Scheduling software implementation approaches
When searching for a scheduling solution that meets your specific needs, you can approach the problem using the following methods:
Part of a general management tool: Full-fledged ERPs like Oracle NetSuite or SAP, as well as other business management software, often come with basic scheduling functionality. If you’re a small to medium-sized company looking for a comprehensive system to handle all your business processes, these tools can be a good choice.
Focused standalone solution: Specialized tools dedicated to scheduling are available in the market. For example, if you need to improve workforce management, off-the-shelf solutions like Deputy, ZoomShift, or When I Work can help you allocate, dispatch, and rearrange your staff. Alternatively, there are industry-agnostic tools like Visual Planning that support the entire planning process.
Part of an industry-specific platform: Some solutions are specifically designed to cater to the needs of businesses in particular industries such as manufacturing, warehousing, healthcare, etc. These platforms offer a powerful scheduling module tailored to address industry-specific requirements.
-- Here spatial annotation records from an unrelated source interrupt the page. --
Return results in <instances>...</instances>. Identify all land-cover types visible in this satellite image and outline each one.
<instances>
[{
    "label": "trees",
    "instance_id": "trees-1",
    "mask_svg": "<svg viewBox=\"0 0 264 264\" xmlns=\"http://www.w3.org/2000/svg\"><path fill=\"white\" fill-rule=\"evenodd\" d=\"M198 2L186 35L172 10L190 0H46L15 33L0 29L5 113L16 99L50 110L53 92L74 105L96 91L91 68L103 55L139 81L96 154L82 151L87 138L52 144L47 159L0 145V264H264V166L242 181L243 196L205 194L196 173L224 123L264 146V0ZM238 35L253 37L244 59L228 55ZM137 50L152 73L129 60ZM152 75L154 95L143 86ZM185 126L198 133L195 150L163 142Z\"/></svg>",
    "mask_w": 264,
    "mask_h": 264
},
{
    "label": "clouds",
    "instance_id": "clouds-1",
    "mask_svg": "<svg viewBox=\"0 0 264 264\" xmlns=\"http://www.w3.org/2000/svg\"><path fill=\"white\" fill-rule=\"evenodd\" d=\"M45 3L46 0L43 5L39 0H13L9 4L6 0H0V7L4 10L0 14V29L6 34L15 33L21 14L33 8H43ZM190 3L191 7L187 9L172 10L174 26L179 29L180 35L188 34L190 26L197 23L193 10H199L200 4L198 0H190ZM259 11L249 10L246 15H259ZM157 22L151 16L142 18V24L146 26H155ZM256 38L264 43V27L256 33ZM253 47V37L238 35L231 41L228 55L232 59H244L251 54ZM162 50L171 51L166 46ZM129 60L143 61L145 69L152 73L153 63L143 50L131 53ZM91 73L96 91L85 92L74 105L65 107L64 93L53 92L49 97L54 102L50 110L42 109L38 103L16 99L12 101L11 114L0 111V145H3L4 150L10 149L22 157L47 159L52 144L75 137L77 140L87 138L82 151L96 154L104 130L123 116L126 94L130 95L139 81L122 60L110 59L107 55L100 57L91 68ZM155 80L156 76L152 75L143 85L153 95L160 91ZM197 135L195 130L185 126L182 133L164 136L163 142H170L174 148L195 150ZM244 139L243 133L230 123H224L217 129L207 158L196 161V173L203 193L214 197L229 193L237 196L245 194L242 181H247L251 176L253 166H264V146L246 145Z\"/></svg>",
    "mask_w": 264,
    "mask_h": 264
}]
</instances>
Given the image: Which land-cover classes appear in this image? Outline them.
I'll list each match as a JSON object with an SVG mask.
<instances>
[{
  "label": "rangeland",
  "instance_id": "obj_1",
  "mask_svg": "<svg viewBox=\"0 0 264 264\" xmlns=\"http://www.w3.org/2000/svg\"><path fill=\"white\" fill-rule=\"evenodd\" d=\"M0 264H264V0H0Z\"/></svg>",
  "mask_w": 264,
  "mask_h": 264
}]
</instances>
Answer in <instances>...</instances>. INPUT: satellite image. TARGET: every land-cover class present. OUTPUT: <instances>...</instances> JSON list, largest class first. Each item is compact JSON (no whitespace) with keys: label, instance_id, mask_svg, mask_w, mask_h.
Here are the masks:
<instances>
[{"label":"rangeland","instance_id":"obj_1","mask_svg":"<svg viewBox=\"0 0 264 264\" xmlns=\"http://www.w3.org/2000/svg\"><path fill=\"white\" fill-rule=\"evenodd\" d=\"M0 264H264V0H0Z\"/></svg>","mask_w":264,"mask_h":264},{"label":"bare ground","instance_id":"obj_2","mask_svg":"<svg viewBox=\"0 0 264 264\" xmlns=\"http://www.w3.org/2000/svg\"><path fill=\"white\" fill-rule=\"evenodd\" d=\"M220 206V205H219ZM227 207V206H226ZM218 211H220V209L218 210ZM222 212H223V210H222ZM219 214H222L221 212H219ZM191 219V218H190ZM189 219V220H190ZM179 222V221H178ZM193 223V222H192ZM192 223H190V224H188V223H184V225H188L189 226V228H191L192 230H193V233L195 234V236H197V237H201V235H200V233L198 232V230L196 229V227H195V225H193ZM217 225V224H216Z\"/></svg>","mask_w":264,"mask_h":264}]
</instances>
Custom software: Since each business has unique requirements, resources, goals, and limitations, an off-the-shelf solution may not provide the necessary level of customization. In such cases, developing a custom software tool tailored to your specific needs can be an option to solve your business objectives.
By considering these approaches, you can find a scheduling solution that aligns with your requirements and helps optimize your business operations.